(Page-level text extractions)
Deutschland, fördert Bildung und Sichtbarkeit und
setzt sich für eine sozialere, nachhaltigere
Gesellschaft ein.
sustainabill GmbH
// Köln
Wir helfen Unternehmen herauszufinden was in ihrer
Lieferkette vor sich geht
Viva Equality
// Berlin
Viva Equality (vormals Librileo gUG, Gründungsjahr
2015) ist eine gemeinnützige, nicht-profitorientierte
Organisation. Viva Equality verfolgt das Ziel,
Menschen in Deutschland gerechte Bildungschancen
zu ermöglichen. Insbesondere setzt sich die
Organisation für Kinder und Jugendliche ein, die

_ACTIVITY_
The data above should be reproduced in full and exactly.

_TASK OUTPUT_
Deutschland, fördert Bildung und Sichtbarkeit und
setzt sich für eine sozialere, nachhaltigere
Gesellschaft ein.
sustainabill GmbH
// Köln
Wir helfen Unternehmen herauszufinden was in ihrer
Lieferkette vor sich geht
Viva Equality
// Berlin
Viva Equality (vormals Librileo gUG, Gründungsjahr
2015) ist eine gemeinnützige, nicht-profitorientierte
Organisation. Viva Equality verfolgt das Ziel,
Menschen in Deutschland gerechte Bildungschancen
zu ermöglichen. Insbesondere setzt sich die
Organisation für Kinder und Jugendliche ein, die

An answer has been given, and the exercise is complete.